_DOCUMENT EXTRACT_
+ + + +
Meanwhile, another Kaiser Permanente unit is answering questions regarding emergency room services.
In California, Kaiser Permanente Northern California is coming under scrutiny by the California Department of Corporations because regulators in that state think the HMO has denied too many non-Kaiser emergency room claims.
In Texas, where the HMO does not operate its own hospitals, Kaiser Permanente's lawsuit states that the report's allegations of denial of care are inconsistent with an earlier evaluation by the Texas Department of Health. During two of the same years examined by the Insurance Department, the health department "found no deficiencies that warranted the finding of a violation," the suit says.
Until last fall, the health department had responsibility for examining HMOs with regard to delivery of care and other activities, and it conducted a review of the Kaiser Permanente plan for 1994 and 1995. That responsibility was transferred to the Insurance Department under an agreement the regulatory agencies reached last fall.
The Insurance Department's review of Kaiser Permanente, its first under the new authority, included the years 1994 through 1996.
A department spokesman, citing the order that details of the case remain confidential, said the department could not comment on the matter.
Kaiser Permanente's filing also charges the report unlawfully discloses confidential information taken from patient records and quality assurance reviews.
While specific fines aren't detailed, court papers say the allegations in the report do not support the Insurance Department's penalty. The papers indicate the department is seeking a hefty fine.
Kaiser Permanente did not get "sufficient notice of the alleged violations, much less an adequate opportunity to respond to the inordinately high recommended penalty," the lawsuit states. The suit refers to a "maximum penalty of $25,000" that could be assessed for each violation.
The HMO points out in the suit that the report also is inconsistent with findings by the National Committee for Quality Assurance, the accrediting agency for managed care organizations.
An NCQA spokesman said the Kaiser Permanente plan in Texas was given full accreditation in June 1995. The accreditation is valid for three years.
Information was not available on how the plan was rated in different categories. "Prior to July 1995, we did not produce detailed standardized reports on the plans," the spokesman explained.
Texas HMOs may find themselves abiding by new regulations that call for more public disclosure if a bill in the state Legislature becomes law.
S.B. 387, sponsored by state Sen. Chris Harris, would require that a report card system be developed to allow the Office of Public Insurance Counsel to rate the plans according to factors such as cost, enrollee satisfaction surveys, benefits provided, complaint and appeal numbers, and financial condition.
The bill has passed the Senate and is being debated in the House.
+ + + +
_DATA FOR ANALYSIS_
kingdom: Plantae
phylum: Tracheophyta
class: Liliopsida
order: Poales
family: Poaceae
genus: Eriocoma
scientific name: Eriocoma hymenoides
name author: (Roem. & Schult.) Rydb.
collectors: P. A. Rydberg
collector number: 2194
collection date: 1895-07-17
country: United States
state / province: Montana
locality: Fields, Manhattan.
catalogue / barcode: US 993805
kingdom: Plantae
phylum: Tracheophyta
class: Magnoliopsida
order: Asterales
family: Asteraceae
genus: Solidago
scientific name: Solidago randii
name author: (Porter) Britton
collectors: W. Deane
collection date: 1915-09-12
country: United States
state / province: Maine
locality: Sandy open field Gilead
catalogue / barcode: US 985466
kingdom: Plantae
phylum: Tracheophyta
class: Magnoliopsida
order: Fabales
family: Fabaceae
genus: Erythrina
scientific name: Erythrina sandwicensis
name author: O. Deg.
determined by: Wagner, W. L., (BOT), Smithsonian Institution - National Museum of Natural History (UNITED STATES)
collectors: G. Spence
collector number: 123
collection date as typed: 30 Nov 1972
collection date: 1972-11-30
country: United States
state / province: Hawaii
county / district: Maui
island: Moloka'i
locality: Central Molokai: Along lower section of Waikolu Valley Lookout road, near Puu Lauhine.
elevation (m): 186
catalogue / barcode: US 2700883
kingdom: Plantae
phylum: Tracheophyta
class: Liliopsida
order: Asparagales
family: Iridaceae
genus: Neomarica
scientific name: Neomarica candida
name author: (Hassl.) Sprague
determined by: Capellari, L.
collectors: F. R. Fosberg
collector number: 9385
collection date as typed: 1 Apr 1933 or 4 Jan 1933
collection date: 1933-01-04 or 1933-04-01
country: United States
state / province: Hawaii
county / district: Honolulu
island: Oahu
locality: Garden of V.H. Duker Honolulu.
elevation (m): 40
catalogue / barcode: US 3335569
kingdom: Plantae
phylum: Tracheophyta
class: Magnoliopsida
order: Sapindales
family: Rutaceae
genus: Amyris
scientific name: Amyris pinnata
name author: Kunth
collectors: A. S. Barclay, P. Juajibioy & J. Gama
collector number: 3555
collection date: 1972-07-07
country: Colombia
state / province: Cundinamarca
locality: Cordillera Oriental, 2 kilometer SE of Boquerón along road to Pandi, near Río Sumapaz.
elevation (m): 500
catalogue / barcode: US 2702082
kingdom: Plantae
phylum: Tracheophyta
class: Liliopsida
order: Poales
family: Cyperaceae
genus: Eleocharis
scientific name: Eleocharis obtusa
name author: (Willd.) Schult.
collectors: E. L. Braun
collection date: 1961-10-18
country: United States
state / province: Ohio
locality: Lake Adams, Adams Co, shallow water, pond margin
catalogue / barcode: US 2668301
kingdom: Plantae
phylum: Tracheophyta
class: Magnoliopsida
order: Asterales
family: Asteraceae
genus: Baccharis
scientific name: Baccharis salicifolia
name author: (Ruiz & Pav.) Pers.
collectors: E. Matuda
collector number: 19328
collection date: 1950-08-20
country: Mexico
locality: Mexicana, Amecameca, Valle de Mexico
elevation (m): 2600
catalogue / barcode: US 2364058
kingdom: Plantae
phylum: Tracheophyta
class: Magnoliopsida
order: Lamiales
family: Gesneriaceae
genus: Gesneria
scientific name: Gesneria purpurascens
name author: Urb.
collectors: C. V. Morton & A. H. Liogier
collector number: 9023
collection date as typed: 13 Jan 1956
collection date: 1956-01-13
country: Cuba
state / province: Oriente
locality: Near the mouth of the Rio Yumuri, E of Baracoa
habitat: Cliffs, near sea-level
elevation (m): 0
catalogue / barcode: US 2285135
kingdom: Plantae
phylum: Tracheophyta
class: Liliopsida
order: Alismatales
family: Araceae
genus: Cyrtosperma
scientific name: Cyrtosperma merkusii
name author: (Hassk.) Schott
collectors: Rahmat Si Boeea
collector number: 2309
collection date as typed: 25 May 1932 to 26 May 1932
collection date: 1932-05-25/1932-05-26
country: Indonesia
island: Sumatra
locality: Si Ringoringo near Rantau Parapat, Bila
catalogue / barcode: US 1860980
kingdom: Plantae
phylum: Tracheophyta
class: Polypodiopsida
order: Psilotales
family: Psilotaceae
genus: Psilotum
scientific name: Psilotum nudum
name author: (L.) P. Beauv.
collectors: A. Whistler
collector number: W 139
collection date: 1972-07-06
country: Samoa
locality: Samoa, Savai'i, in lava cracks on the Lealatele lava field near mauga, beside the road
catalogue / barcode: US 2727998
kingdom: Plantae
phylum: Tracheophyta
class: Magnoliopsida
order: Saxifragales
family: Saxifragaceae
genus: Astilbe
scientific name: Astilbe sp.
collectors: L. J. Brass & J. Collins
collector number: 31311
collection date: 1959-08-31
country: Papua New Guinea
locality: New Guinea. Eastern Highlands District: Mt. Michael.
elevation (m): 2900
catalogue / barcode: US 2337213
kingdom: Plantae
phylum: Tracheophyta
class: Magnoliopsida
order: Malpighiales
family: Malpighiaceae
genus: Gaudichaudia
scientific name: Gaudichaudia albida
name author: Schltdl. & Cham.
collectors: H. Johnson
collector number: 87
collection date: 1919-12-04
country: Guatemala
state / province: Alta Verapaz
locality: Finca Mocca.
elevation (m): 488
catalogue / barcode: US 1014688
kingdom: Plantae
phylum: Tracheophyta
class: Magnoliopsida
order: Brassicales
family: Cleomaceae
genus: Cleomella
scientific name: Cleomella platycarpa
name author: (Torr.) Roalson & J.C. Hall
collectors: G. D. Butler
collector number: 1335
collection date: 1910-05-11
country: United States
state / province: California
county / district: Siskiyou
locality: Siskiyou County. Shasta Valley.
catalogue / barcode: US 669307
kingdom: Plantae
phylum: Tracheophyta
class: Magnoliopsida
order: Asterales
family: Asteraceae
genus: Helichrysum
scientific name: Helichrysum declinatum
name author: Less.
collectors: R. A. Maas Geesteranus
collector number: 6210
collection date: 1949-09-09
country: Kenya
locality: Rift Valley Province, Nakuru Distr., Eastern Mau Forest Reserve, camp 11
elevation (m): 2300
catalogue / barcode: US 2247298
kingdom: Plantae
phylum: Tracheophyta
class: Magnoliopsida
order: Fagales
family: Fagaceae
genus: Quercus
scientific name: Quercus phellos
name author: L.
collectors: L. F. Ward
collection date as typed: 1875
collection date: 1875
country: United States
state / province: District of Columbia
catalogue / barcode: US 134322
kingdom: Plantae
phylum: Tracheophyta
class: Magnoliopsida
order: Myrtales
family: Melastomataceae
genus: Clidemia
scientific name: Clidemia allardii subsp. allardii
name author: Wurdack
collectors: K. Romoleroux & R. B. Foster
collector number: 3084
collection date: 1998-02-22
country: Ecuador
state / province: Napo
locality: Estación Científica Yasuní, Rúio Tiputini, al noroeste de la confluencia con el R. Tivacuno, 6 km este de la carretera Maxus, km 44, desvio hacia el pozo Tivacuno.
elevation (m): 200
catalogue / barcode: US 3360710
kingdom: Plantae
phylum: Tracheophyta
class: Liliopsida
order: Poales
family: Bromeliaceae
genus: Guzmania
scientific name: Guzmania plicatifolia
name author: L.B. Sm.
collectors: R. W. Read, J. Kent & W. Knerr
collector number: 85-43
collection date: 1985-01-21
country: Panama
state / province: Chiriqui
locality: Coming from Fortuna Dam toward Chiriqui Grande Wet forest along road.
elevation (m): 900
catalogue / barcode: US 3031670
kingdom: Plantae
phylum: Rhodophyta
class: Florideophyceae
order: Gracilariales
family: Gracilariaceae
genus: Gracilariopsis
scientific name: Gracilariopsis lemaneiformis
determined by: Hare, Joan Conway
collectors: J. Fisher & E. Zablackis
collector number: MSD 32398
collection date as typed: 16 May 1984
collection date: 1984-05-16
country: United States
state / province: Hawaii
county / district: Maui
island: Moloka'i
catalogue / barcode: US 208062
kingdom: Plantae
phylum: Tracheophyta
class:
+ + + +
_EXERCISE REQUIREMENTS_
Repeat the passage of the Kaiser Permanente article starting at "Until last fall, the" and ending at "quality assurance reviews.", swapping "confidential" for "private".

_TASK SOLUTION_
Until last fall, the health department had responsibility for examining HMOs with regard to delivery of care and other activities, and it conducted a review of the Kaiser Permanente plan for 1994 and 1995. That responsibility was transferred to the Insurance Department under an agreement the regulatory agencies reached last fall.
The Insurance Department's review of Kaiser Permanente, its first under the new authority, included the years 1994 through 1996.
A department spokesman, citing the order that details of the case remain private, said the department could not comment on the matter.
Kaiser Permanente's filing also charges the report unlawfully discloses private information taken from patient records and quality assurance reviews.